Regulators cracked down on money laundering, insider trading, Ponzi schemes and other types of abusive and violative practices. The need for risk, audit, legal, compliance, privacy, regulatory and related professionals was insatiable. Compliance went from a sleepy back office type of job into one of the hottest and fastest growing professions on Wall Street.
Things quickly changed when President Donald Trump took office. His administration made deregulation of the financial markets and Corporate America a top priority. Trump contended that with fewer rules and regulations, the “animal spirits” of companies will kick into gear. Companies, unencumbered by onerous regulatory burdens, would be set free to aggressively pursue bold business pursuits. Along with high taxes, regulations were viewed by Trump as an anathema to corporate growth and profits. He ordered that new rules will not be needed and existing ones should be scrutinized and thrown out, as he famously proclaimed, “For every new rule, two must be revoked.”
Regulatory budgets were cut and regulatory personnel felt that they weren’t appreciated or adequately supported. Many left to pursue other opportunities. Savvy Wall Street players noticed the shift in policy and we’ve now seen the results.
The SEC and other financial regulators, such as the Comptroller of the Currency, Consumer Financial Protection Bureau, Commodity Futures Trading Commission, Federal Reserve Bank and the Financial Industry Regulatory Authority, a self-regulatory organization, are likely to request and receive funding from President Joe Biden’s administration, especially as Senators Elizabeth Warren and Bernie Sanders have been outspoken with their dislike and distrust of Wall Street.
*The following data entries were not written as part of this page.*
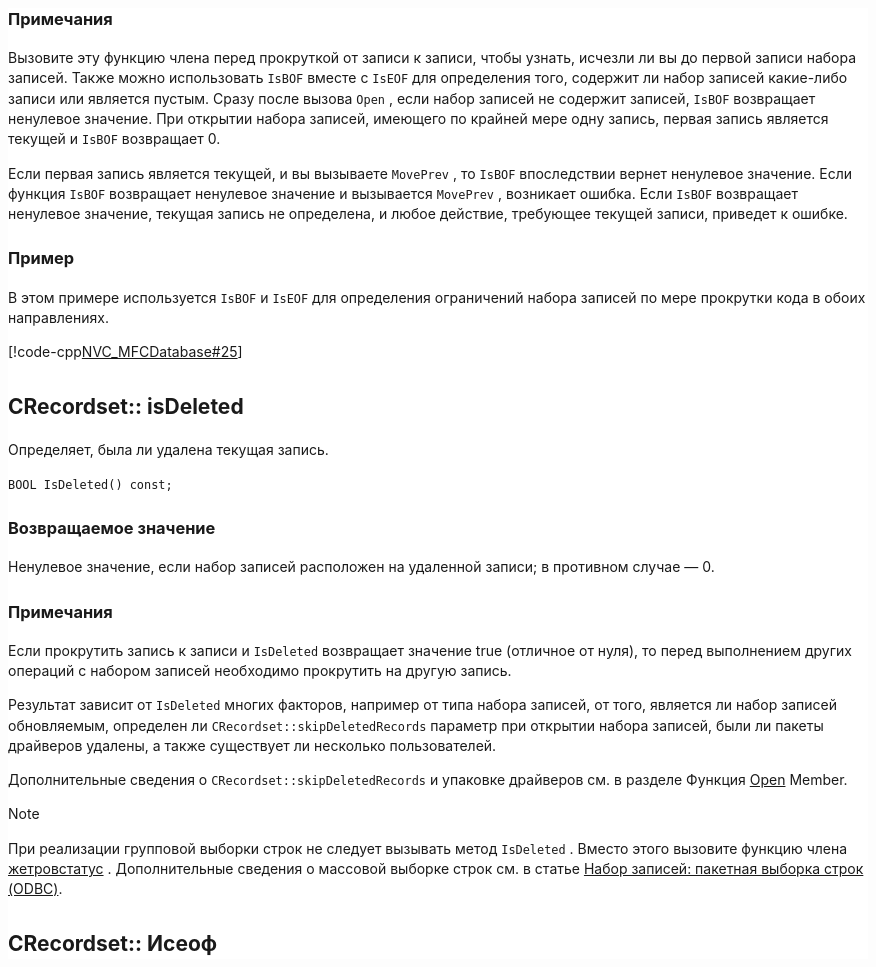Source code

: ### <a name="remarks"></a>Примечания

Вызовите эту функцию члена перед прокруткой от записи к записи, чтобы узнать, исчезли ли вы до первой записи набора записей. Также можно использовать `IsBOF` вместе с `IsEOF` для определения того, содержит ли набор записей какие-либо записи или является пустым. Сразу после вызова `Open` , если набор записей не содержит записей, `IsBOF` возвращает ненулевое значение. При открытии набора записей, имеющего по крайней мере одну запись, первая запись является текущей и `IsBOF` возвращает 0.

Если первая запись является текущей, и вы вызываете `MovePrev` , то `IsBOF` впоследствии вернет ненулевое значение. Если функция `IsBOF` возвращает ненулевое значение и вызывается `MovePrev` , возникает ошибка. Если `IsBOF` возвращает ненулевое значение, текущая запись не определена, и любое действие, требующее текущей записи, приведет к ошибке.

### <a name="example"></a>Пример

В этом примере используется `IsBOF` и `IsEOF` для определения ограничений набора записей по мере прокрутки кода в обоих направлениях.

[!code-cpp[NVC_MFCDatabase#25](../../mfc/codesnippet/cpp/crecordset-class_9.cpp)]

## <a name="crecordsetisdeleted"></a><a name="isdeleted"></a>CRecordset:: isDeleted

Определяет, была ли удалена текущая запись.

```
BOOL IsDeleted() const;
```

### <a name="return-value"></a>Возвращаемое значение

Ненулевое значение, если набор записей расположен на удаленной записи; в противном случае — 0.

### <a name="remarks"></a>Примечания

Если прокрутить запись к записи и `IsDeleted` возвращает значение true (отличное от нуля), то перед выполнением других операций с набором записей необходимо прокрутить на другую запись.

Результат зависит от `IsDeleted` многих факторов, например от типа набора записей, от того, является ли набор записей обновляемым, определен ли `CRecordset::skipDeletedRecords` параметр при открытии набора записей, были ли пакеты драйверов удалены, а также существует ли несколько пользователей.

Дополнительные сведения о `CRecordset::skipDeletedRecords` и упаковке драйверов см. в разделе Функция [Open](#open) Member.

> [!NOTE]
> При реализации групповой выборки строк не следует вызывать метод `IsDeleted` . Вместо этого вызовите функцию члена [жетровстатус](#getrowstatus) . Дополнительные сведения о массовой выборке строк см. в статье [Набор записей: пакетная выборка строк (ODBC)](../../data/odbc/recordset-fetching-records-in-bulk-odbc.md).

## <a name="crecordsetiseof"></a><a name="iseof"></a>CRecordset:: Исеоф
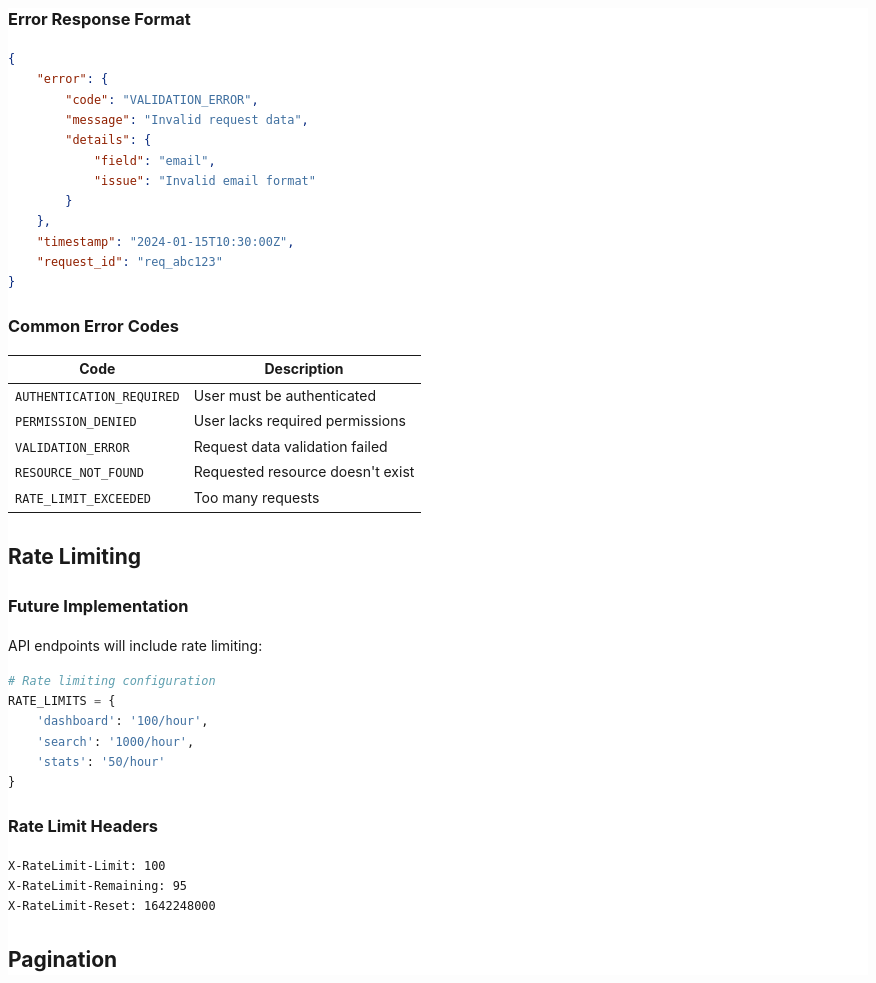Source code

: ### Error Response Format

```json
{
    "error": {
        "code": "VALIDATION_ERROR",
        "message": "Invalid request data",
        "details": {
            "field": "email",
            "issue": "Invalid email format"
        }
    },
    "timestamp": "2024-01-15T10:30:00Z",
    "request_id": "req_abc123"
}
```

### Common Error Codes

| Code | Description |
|------|-------------|
| `AUTHENTICATION_REQUIRED` | User must be authenticated |
| `PERMISSION_DENIED` | User lacks required permissions |
| `VALIDATION_ERROR` | Request data validation failed |
| `RESOURCE_NOT_FOUND` | Requested resource doesn't exist |
| `RATE_LIMIT_EXCEEDED` | Too many requests |

## Rate Limiting

### Future Implementation
API endpoints will include rate limiting:

```python
# Rate limiting configuration
RATE_LIMITS = {
    'dashboard': '100/hour',
    'search': '1000/hour',
    'stats': '50/hour'
}
```

### Rate Limit Headers
```http
X-RateLimit-Limit: 100
X-RateLimit-Remaining: 95
X-RateLimit-Reset: 1642248000
```

## Pagination
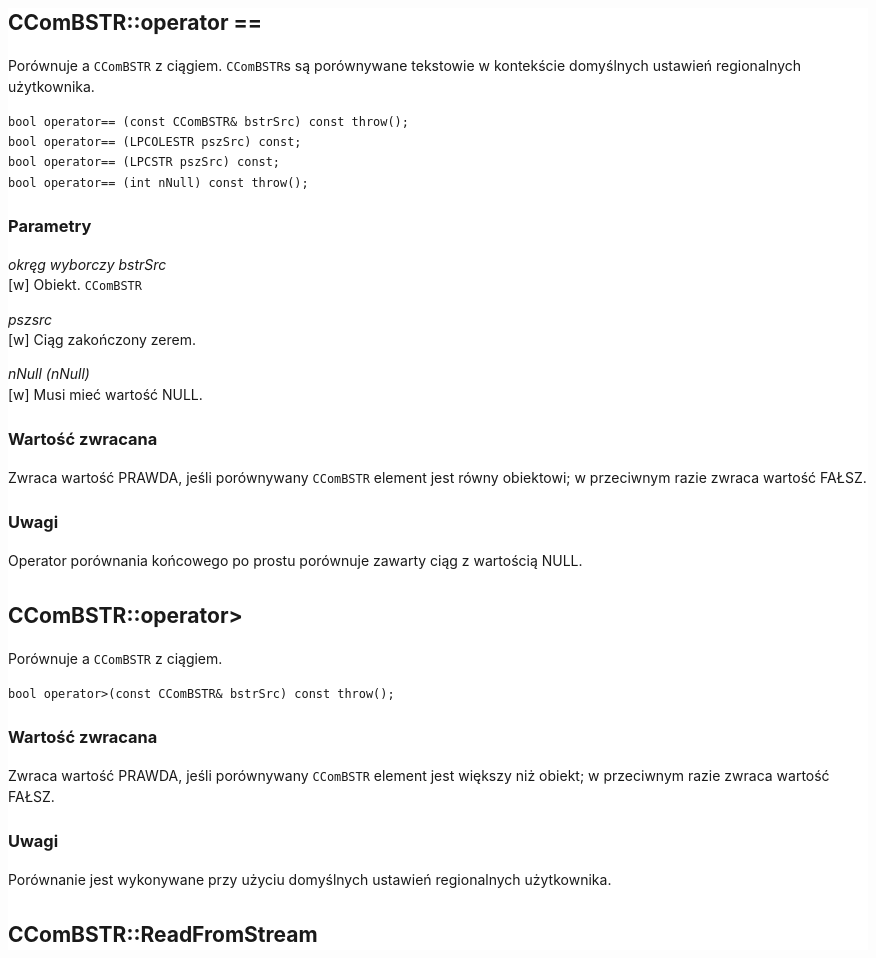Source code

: ## <a name="ccombstroperator-"></a><a name="operator_eq_eq"></a>CComBSTR::operator ==

Porównuje a `CComBSTR` z ciągiem. `CComBSTR`s są porównywane tekstowie w kontekście domyślnych ustawień regionalnych użytkownika.

```
bool operator== (const CComBSTR& bstrSrc) const throw();
bool operator== (LPCOLESTR pszSrc) const;
bool operator== (LPCSTR pszSrc) const;
bool operator== (int nNull) const throw();
```

### <a name="parameters"></a>Parametry

*okręg wyborczy bstrSrc*<br/>
[w] Obiekt. `CComBSTR`

*pszsrc*<br/>
[w] Ciąg zakończony zerem.

*nNull (nNull)*<br/>
[w] Musi mieć wartość NULL.

### <a name="return-value"></a>Wartość zwracana

Zwraca wartość PRAWDA, jeśli porównywany `CComBSTR` element jest równy obiektowi; w przeciwnym razie zwraca wartość FAŁSZ.

### <a name="remarks"></a>Uwagi

Operator porównania końcowego po prostu porównuje zawarty ciąg z wartością NULL.

## <a name="ccombstroperator-gt"></a><a name="operator_gt"></a>CComBSTR::operator&gt;

Porównuje a `CComBSTR` z ciągiem.

```
bool operator>(const CComBSTR& bstrSrc) const throw();
```

### <a name="return-value"></a>Wartość zwracana

Zwraca wartość PRAWDA, jeśli porównywany `CComBSTR` element jest większy niż obiekt; w przeciwnym razie zwraca wartość FAŁSZ.

### <a name="remarks"></a>Uwagi

Porównanie jest wykonywane przy użyciu domyślnych ustawień regionalnych użytkownika.

## <a name="ccombstrreadfromstream"></a><a name="readfromstream"></a>CComBSTR::ReadFromStream
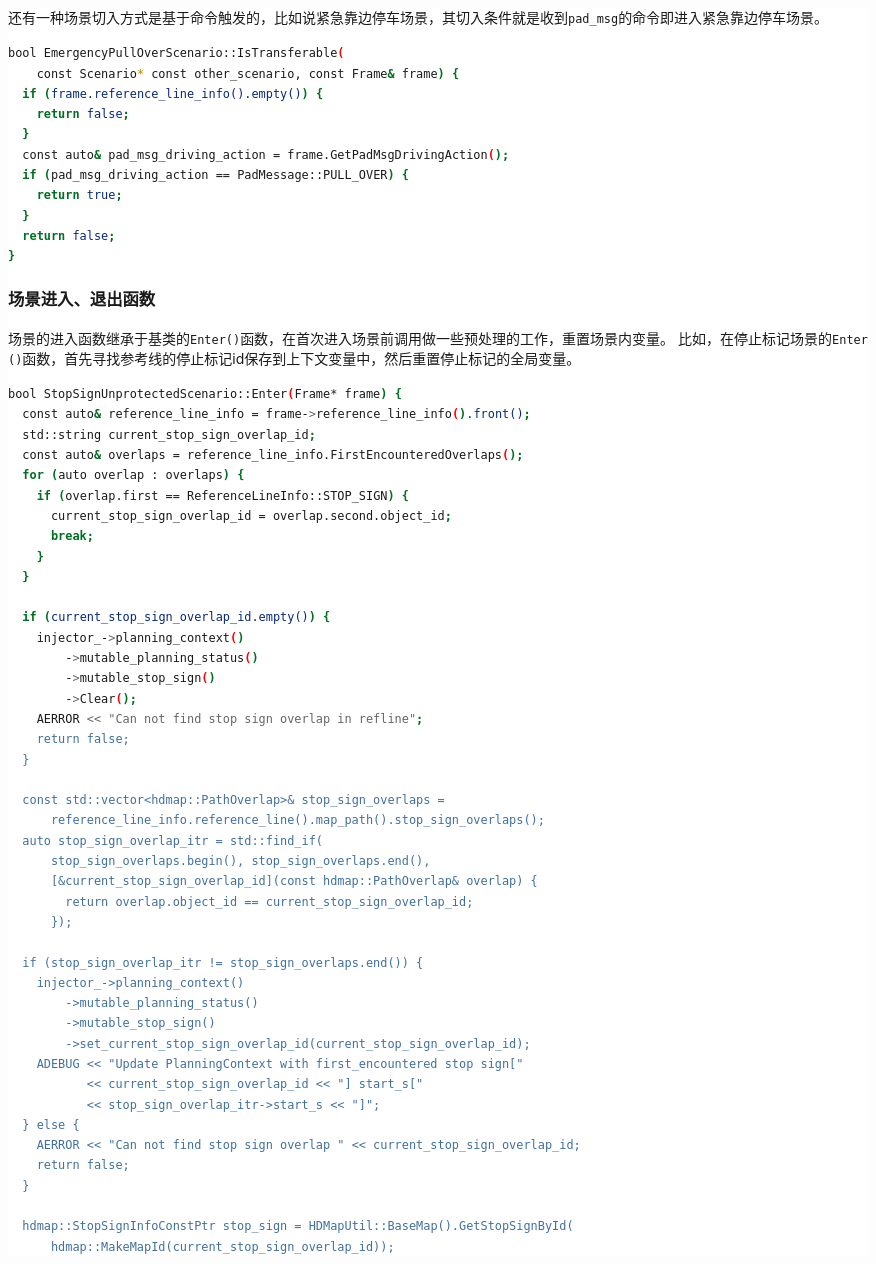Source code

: 还有一种场景切入方式是基于命令触发的，比如说紧急靠边停车场景，其切入条件就是收到`pad_msg`的命令即进入紧急靠边停车场景。

```bash
bool EmergencyPullOverScenario::IsTransferable(
    const Scenario* const other_scenario, const Frame& frame) {
  if (frame.reference_line_info().empty()) {
    return false;
  }
  const auto& pad_msg_driving_action = frame.GetPadMsgDrivingAction();
  if (pad_msg_driving_action == PadMessage::PULL_OVER) {
    return true;
  }
  return false;
}
```

### 场景进入、退出函数

场景的进入函数继承于基类的`Enter()`函数，在首次进入场景前调用做一些预处理的工作，重置场景内变量。
比如，在停止标记场景的`Enter()`函数，首先寻找参考线的停止标记id保存到上下文变量中，然后重置停止标记的全局变量。

```bash
bool StopSignUnprotectedScenario::Enter(Frame* frame) {
  const auto& reference_line_info = frame->reference_line_info().front();
  std::string current_stop_sign_overlap_id;
  const auto& overlaps = reference_line_info.FirstEncounteredOverlaps();
  for (auto overlap : overlaps) {
    if (overlap.first == ReferenceLineInfo::STOP_SIGN) {
      current_stop_sign_overlap_id = overlap.second.object_id;
      break;
    }
  }

  if (current_stop_sign_overlap_id.empty()) {
    injector_->planning_context()
        ->mutable_planning_status()
        ->mutable_stop_sign()
        ->Clear();
    AERROR << "Can not find stop sign overlap in refline";
    return false;
  }

  const std::vector<hdmap::PathOverlap>& stop_sign_overlaps =
      reference_line_info.reference_line().map_path().stop_sign_overlaps();
  auto stop_sign_overlap_itr = std::find_if(
      stop_sign_overlaps.begin(), stop_sign_overlaps.end(),
      [&current_stop_sign_overlap_id](const hdmap::PathOverlap& overlap) {
        return overlap.object_id == current_stop_sign_overlap_id;
      });

  if (stop_sign_overlap_itr != stop_sign_overlaps.end()) {
    injector_->planning_context()
        ->mutable_planning_status()
        ->mutable_stop_sign()
        ->set_current_stop_sign_overlap_id(current_stop_sign_overlap_id);
    ADEBUG << "Update PlanningContext with first_encountered stop sign["
           << current_stop_sign_overlap_id << "] start_s["
           << stop_sign_overlap_itr->start_s << "]";
  } else {
    AERROR << "Can not find stop sign overlap " << current_stop_sign_overlap_id;
    return false;
  }

  hdmap::StopSignInfoConstPtr stop_sign = HDMapUtil::BaseMap().GetStopSignById(
      hdmap::MakeMapId(current_stop_sign_overlap_id));
```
It’s reasonable to believe that there will be an aggressive hiring campaign at the SEC and other regulatory agencies. Strict examinations, audits and reviews of the securities and cryptocurrency industries will occur. To keep the banks and financial institutions safe and out of the crosshairs of the regulatory bodies, there may be a substantial increase in hiring of compliance, risk, audit, legal and regulatory professionals.